Wednesday, February 28, 2024

Lessons from dust

Travel can be fraught with peril or challenges. One prepares with preparation, research, packing, and the hope that such will enable a successful journey whether for business or pleasure. One also asks for blessing from the almighty. Trepidation about the potential for peril brings to mind: “All go to one place: all are from the dust, and all return to dust.”

While we ultimately go to one place, the modern airport is a mixer. Folks arriving, going to their destination; others arrive to transfer to their destination, or take the next step to their destination. Walking through this airport, I notice my shoes are still colored with the red road dust we picked up on our travels. Only 4% of the roads in Uganda are paved hence our accumulation of dust. “All are from the dust, and all return to dust.”

How big is Uganda? As a native Rhode Islander, I always find it interesting to put things in perspective. How big is Uganda compared to RI? 100, yes, one more than 99, and not just a round number. 100 RIs would fit within Uganda. 11 Massachusetts would fit. So that may help explain how we spent 20 days there and really did not see it all, no matter how much dust we collected. “All are from the dust, and all return to dust.”

Uganda is one of the poorest countries in Africa. The country has been struggling to properly utilize their resources. 60% of the population live on an average $1.25/day. When one finds out that there is also 40% unemployment, that helps to explain. Each community has a street market. Street vendors sell many of the same items; mattresses, food & produce, hand crafted wooden furniture, welded steel gates & doors. All of these are also cleaned daily to wipe away the dust. “All are from the dust, and all return to dust.”

Uganda is referred to as the “pearl of Africa.” Interesting image. Oysters make pearls. I quote: “The formation of a natural pearl inside an oyster begins when a foreign substance slips into the oyster between the mantle and the shell, which irritates the mantle. It's kind of like the oyster getting a splinter. The oyster's natural reaction is to cover up that irritant by encapsulating the interloper, thereby protecting itself. The mantle covers the irritant with layers of the same nacre substance that is used to create the shell, and these concentric layers of nacre will eventually form a pearl”. To continue the analogy, the continent has provided Uganda with a varied landscape, from the savanna, across rivers and valleys to mountains. With resources (minerals in the ground), and wild animals (in natural environments). A speck of sand (or dust) can not create a pearl. That item can be expelled by the oyster. Dust however is accumulated by all visitors. “All are from the dust, and all return to dust.”

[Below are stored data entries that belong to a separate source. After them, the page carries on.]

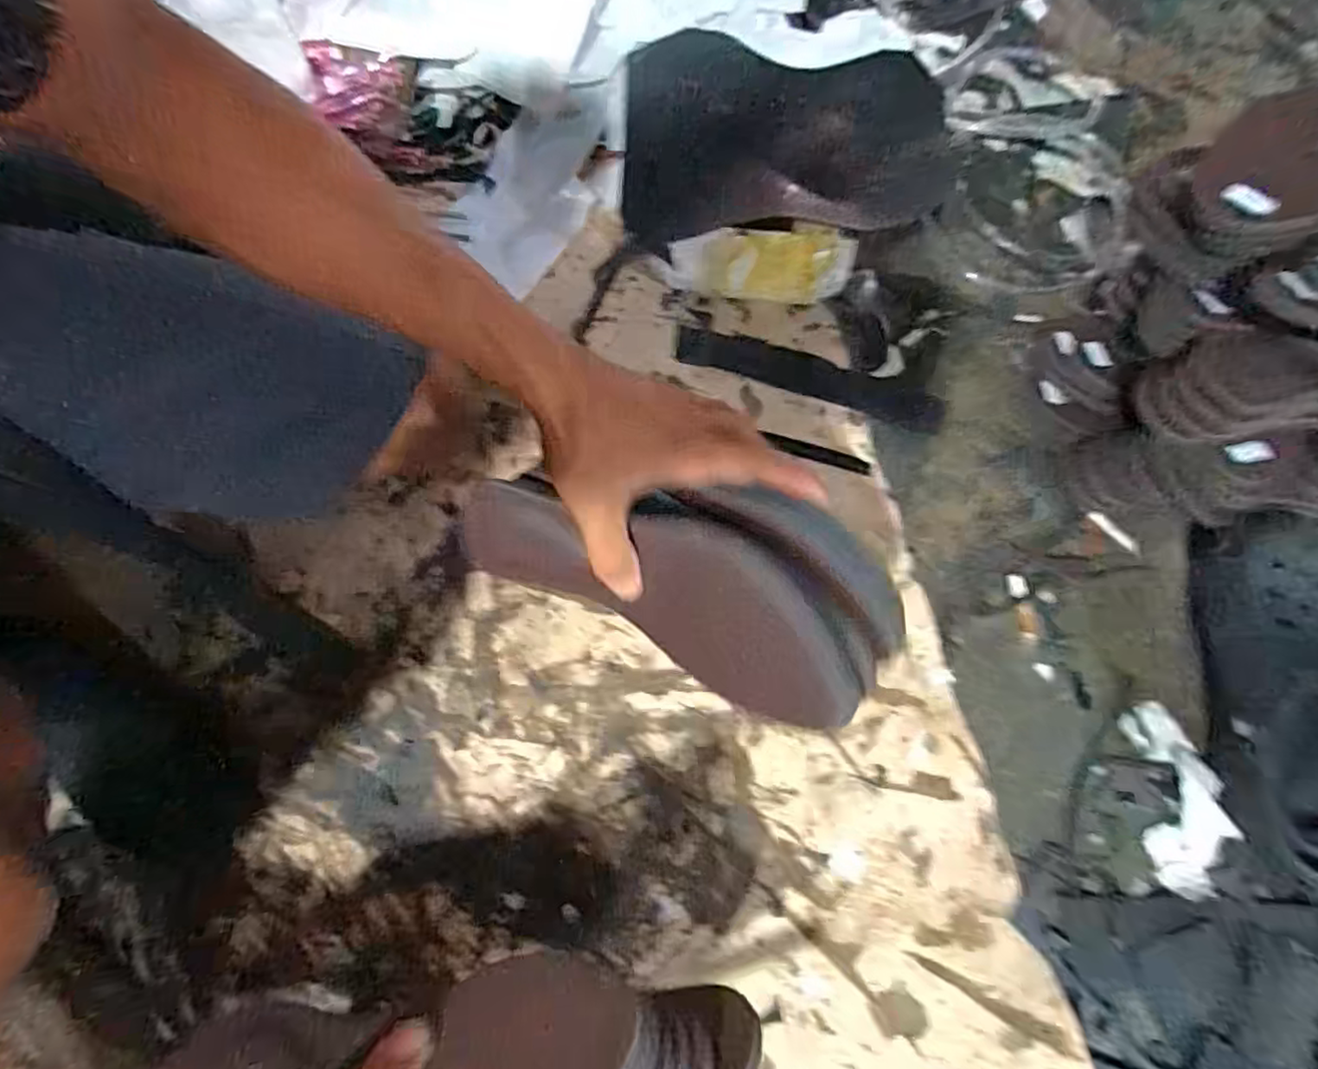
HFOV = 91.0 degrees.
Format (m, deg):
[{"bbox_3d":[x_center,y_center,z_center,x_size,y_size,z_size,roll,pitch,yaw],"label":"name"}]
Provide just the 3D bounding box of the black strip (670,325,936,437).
[{"bbox_3d":[0.139,-0.145,0.599,0.249,0.009,0.044,17,74,5],"label":"black strip"}]

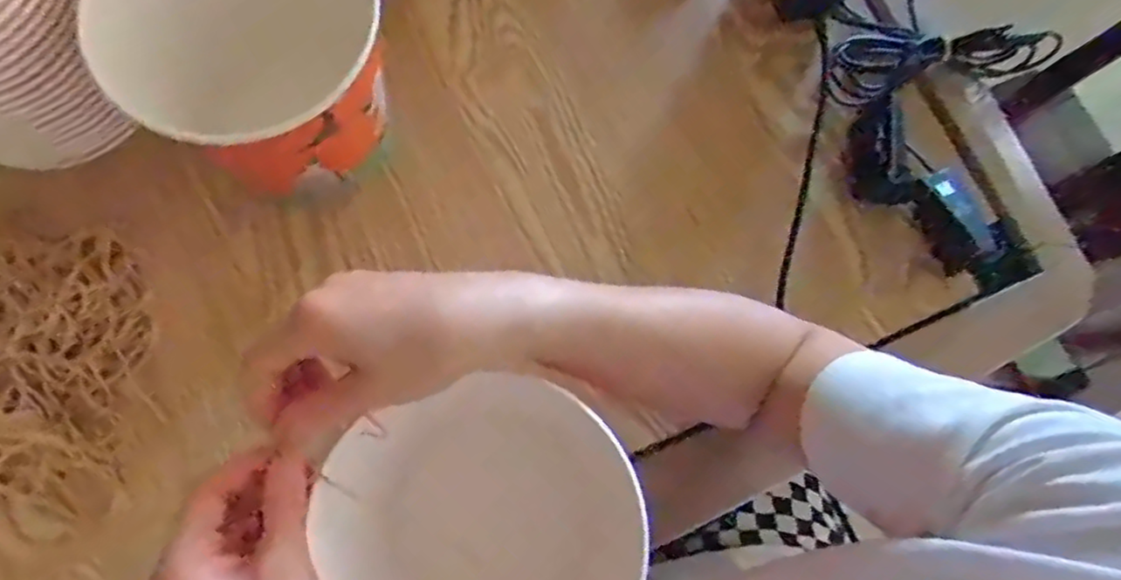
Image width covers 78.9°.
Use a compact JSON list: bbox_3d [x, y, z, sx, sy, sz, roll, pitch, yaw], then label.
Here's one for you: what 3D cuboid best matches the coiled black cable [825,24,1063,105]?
[{"bbox_3d":[0.305,-0.189,0.544,0.208,0.064,0.052,-11,72,-16],"label":"coiled black cable"}]

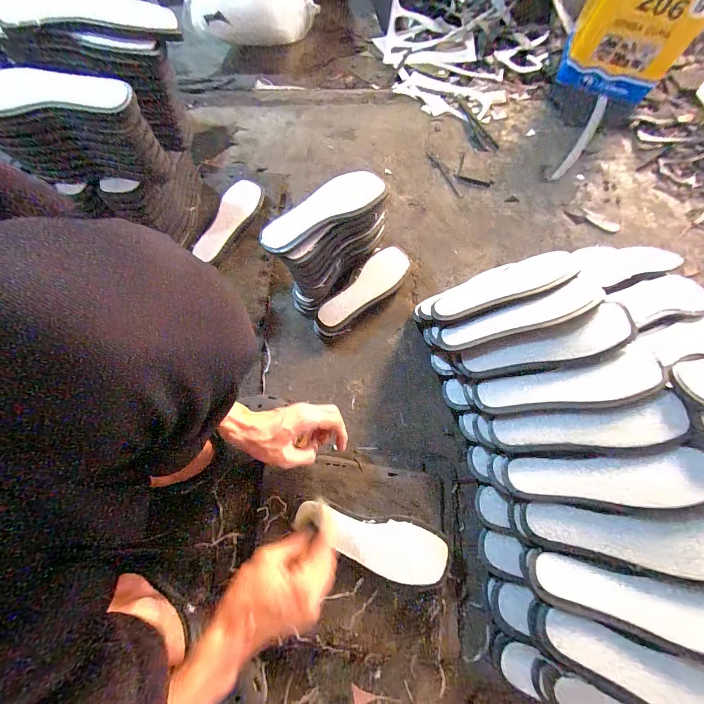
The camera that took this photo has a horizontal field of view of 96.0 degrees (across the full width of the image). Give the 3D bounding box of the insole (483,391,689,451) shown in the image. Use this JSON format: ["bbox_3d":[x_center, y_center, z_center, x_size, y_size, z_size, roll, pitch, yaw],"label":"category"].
[{"bbox_3d":[0.323,0.105,0.445,0.233,0.014,0.059,-9,69,20],"label":"insole"}]

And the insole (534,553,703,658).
[{"bbox_3d":[0.352,0.300,0.376,0.229,0.020,0.065,2,69,22],"label":"insole"}]

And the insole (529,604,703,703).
[{"bbox_3d":[0.335,0.366,0.358,0.225,0.028,0.074,8,68,28],"label":"insole"}]

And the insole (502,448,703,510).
[{"bbox_3d":[0.333,0.170,0.424,0.228,0.016,0.063,-10,68,23],"label":"insole"}]

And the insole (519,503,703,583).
[{"bbox_3d":[0.348,0.232,0.399,0.232,0.021,0.066,-4,68,25],"label":"insole"}]

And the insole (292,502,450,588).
[{"bbox_3d":[0.026,0.279,0.469,0.223,0.016,0.079,14,71,5],"label":"insole"}]

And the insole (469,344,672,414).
[{"bbox_3d":[0.313,0.049,0.466,0.250,0.035,0.073,-12,69,14],"label":"insole"}]

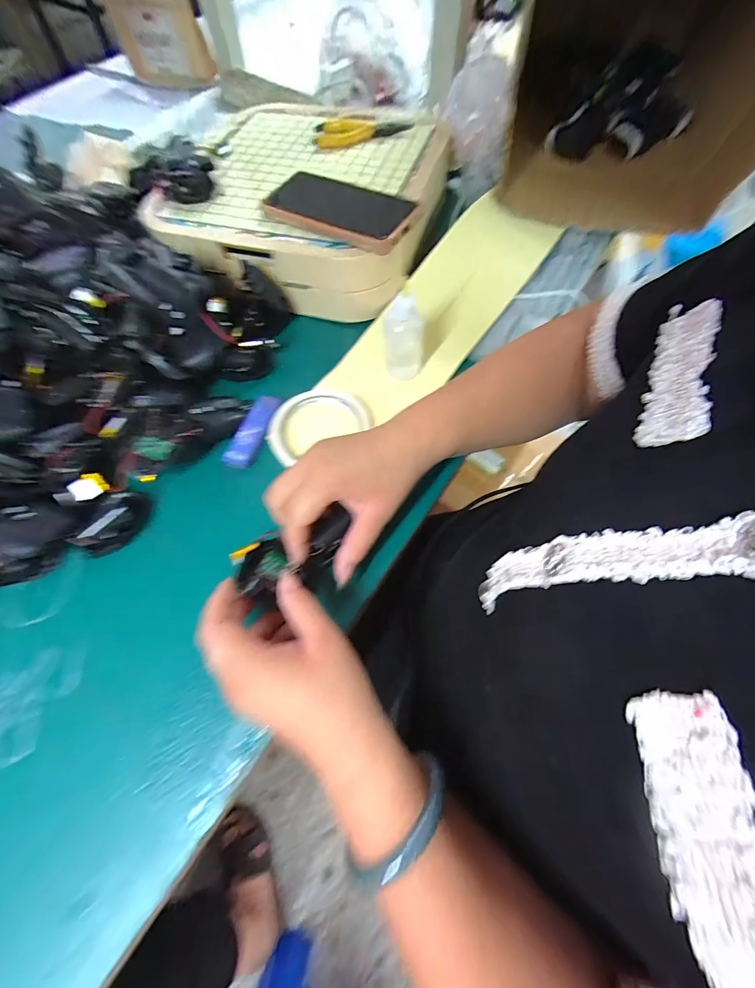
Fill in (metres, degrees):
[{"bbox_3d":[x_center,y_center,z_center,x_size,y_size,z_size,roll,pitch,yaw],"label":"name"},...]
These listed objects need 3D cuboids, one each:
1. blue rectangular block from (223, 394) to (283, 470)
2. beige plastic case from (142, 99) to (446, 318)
[{"bbox_3d":[-0.122,-0.062,0.358,0.027,0.008,0.080,18,67,9],"label":"blue rectangular block"},{"bbox_3d":[-0.085,-0.373,0.469,0.307,0.083,0.304,15,67,8],"label":"beige plastic case"}]

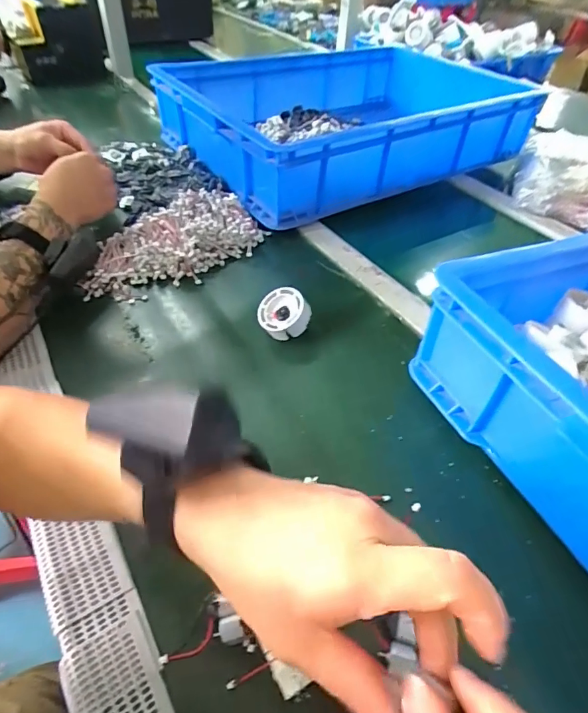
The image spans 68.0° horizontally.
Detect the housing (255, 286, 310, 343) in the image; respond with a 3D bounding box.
[{"bbox_3d":[-0.011,-0.047,0.485,0.055,0.025,0.053,-10,63,21],"label":"housing"}]

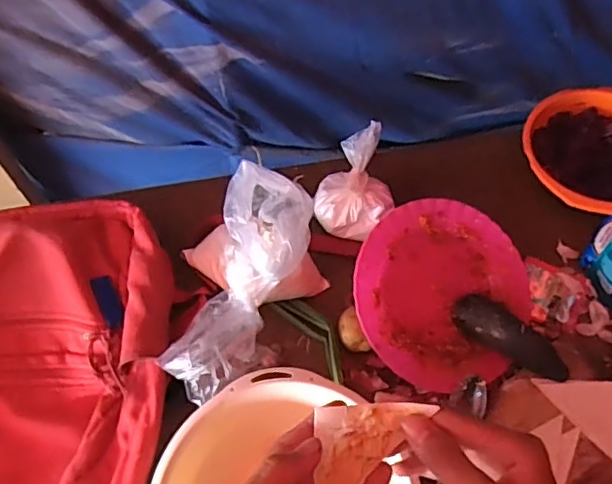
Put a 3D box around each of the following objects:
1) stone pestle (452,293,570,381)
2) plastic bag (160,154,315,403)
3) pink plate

One of the key resources available are the wildlife; giraffe, elephant, water buffalo, warthogs, chimpanzees, the mountain gorilla and a variety of antelope to name only a few. Viewing these majestic animals in their habitat is an amazing experience. They live off the land, or each other, that most of the time is pleasant and peaceful. They have life's basic needs to be busy about; food, shelter, caring for each other, and their young. Fortunate to be only a few feet away from a rather large alpha male silverback gorilla, we both took a deep breath, and listened to the jungle. “All are from the dust, and all return to dust.”

Our travels, approximately 1800 miles over 20 days, provided me with a deeper understanding of how Uganda is “the pearl of Africa.” The people are so much like us. They desire similar things, a good home, opportunity for their children, they enjoy dancing, and singing, etc. Their opportunity by being born in Uganda rather than elsewhere presents a challenge for them. However, their spirit is good. They take things in due course. The sun will rise tomorrow. “All are from the dust, and all return to dust.”

While traveling, I was surprised to find internet access much more prevalent than I expected. In a lull moment catching up on world news, an article in The Guardian caught my attention. It talked of the art curator who cleans Michelangelo’s David and who is quoted as saying about her work: “You know when you clean a bathroom, you clean and clean and think you’ve done a great job but then you spot some dust and wonder ‘where did that come from?’,” Cecilie Hollberg said on Monday. “This is what it’s like. Dust is everywhere.” “All are from the dust, and all return to dust.”

In summary, when you happen to travel, prepare & prepare, trust the process, look out for one another, there will be bumps in the road, this too shall pass, be watchful, the world around us is a wonderful thing. Be curious. Take some time to process it all. Approach life with the dust pan, gathering dust, and then moving to catch the next line, now smaller, then the next line, still smaller. Repeat and repeat. “All are from the dust, and all return to dust.”